• [Dataset entries]
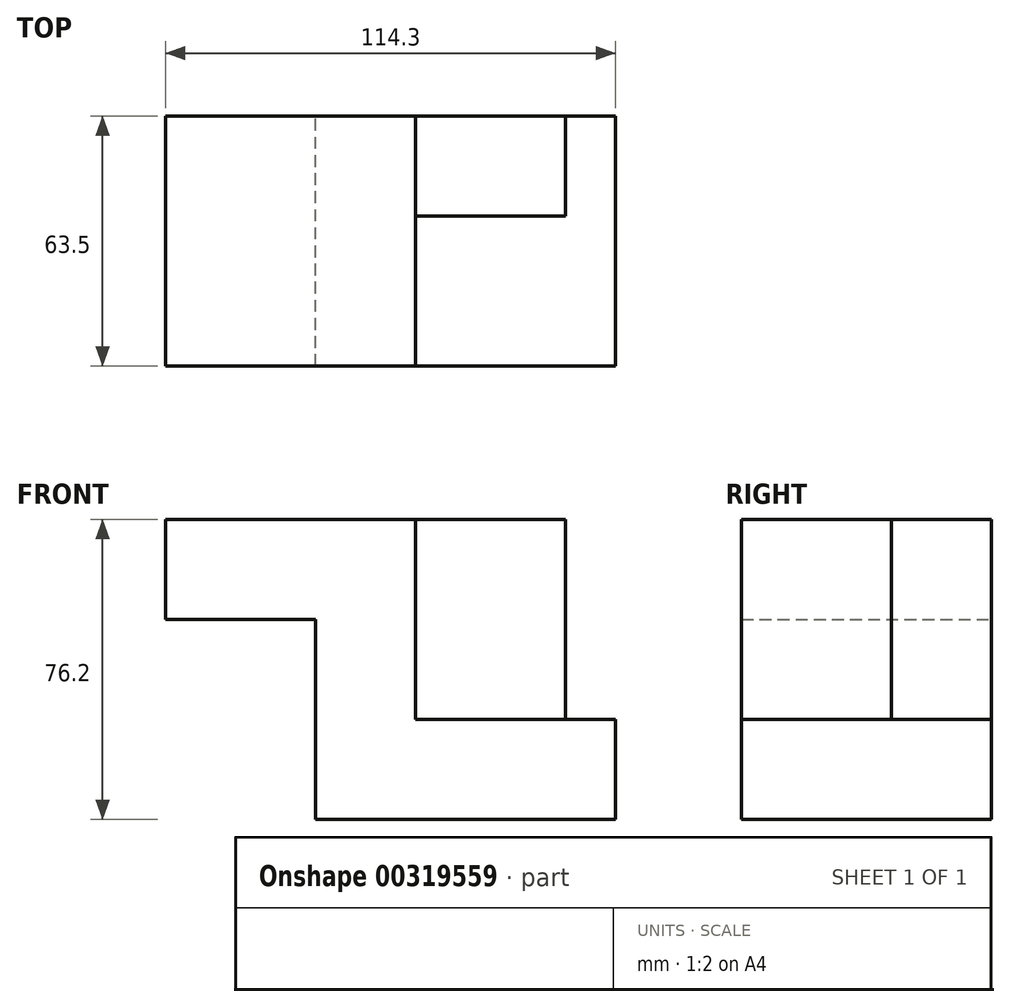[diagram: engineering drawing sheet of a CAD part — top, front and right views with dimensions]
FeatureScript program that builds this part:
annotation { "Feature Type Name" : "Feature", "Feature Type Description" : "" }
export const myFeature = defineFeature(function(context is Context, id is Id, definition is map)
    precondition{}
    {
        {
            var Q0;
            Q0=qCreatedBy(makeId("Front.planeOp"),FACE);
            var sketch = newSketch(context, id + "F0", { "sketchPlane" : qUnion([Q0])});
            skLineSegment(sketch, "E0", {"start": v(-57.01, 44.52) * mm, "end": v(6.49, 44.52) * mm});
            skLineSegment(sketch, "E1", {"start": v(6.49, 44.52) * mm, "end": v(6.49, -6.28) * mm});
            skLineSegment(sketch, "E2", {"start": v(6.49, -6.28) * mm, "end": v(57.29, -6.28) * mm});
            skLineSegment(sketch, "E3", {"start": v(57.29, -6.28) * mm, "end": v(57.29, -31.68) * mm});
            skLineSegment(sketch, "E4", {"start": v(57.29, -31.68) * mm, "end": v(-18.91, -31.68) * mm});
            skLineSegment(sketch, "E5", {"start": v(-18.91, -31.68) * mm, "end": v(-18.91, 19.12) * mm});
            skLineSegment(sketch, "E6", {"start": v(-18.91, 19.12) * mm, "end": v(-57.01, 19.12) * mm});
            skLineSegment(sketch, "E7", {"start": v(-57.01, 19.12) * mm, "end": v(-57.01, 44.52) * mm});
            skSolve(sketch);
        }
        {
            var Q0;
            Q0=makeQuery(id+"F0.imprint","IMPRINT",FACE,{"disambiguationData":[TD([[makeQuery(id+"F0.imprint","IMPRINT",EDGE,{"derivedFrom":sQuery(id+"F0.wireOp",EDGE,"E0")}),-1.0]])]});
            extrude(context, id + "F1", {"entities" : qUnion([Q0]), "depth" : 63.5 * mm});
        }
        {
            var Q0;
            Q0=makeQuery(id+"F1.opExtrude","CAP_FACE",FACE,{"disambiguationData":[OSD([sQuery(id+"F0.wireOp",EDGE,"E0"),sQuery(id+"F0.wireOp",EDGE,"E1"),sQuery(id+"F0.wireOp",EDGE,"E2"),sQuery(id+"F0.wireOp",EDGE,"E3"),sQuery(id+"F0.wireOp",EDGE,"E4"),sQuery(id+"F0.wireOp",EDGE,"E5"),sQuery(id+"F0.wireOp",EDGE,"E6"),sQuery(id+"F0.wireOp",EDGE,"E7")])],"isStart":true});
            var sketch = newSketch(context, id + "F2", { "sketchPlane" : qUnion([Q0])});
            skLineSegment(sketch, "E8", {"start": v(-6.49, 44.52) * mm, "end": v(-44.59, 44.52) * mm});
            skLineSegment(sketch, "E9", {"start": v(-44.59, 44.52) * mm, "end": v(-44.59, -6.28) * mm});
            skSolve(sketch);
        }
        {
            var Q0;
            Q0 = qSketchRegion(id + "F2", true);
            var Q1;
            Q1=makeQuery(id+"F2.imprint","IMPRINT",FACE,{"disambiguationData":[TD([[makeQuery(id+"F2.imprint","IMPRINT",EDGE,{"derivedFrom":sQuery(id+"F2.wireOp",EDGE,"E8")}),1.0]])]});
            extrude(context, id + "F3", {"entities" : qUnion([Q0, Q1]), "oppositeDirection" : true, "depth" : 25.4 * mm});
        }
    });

...

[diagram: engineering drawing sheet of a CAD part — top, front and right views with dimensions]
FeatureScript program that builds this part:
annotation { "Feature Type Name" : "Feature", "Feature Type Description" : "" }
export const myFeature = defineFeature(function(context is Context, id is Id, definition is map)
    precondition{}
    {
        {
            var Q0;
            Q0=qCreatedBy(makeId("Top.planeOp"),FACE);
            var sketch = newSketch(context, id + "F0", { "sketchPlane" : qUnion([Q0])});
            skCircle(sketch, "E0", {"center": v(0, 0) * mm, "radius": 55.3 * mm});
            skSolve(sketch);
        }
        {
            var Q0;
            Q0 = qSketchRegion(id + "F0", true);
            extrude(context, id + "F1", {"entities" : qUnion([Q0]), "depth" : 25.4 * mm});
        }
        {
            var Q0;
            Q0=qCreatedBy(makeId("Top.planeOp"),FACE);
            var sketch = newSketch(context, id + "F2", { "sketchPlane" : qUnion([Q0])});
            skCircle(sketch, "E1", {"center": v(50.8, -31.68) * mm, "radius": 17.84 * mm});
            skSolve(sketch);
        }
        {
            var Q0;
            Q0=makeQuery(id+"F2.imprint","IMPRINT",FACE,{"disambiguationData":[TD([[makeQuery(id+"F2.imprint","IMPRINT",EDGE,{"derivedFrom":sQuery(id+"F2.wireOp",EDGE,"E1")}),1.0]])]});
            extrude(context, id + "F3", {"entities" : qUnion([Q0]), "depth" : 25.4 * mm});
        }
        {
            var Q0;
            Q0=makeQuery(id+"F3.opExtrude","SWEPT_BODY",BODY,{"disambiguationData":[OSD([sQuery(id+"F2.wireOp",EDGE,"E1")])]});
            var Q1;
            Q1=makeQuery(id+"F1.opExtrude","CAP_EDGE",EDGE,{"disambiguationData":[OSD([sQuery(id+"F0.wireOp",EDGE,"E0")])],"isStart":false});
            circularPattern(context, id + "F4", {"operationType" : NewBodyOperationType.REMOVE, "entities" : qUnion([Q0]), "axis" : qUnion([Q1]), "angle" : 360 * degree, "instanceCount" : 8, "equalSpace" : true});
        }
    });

• [What is needed] Report each line of the material above that contains the word "center".

• [Worked answer]
            skCircle(sketch, "E0", {"center": v(0, 0) * mm, "radius": 55.3 * mm});
            skCircle(sketch, "E1", {"center": v(50.8, -31.68) * mm, "radius": 17.84 * mm});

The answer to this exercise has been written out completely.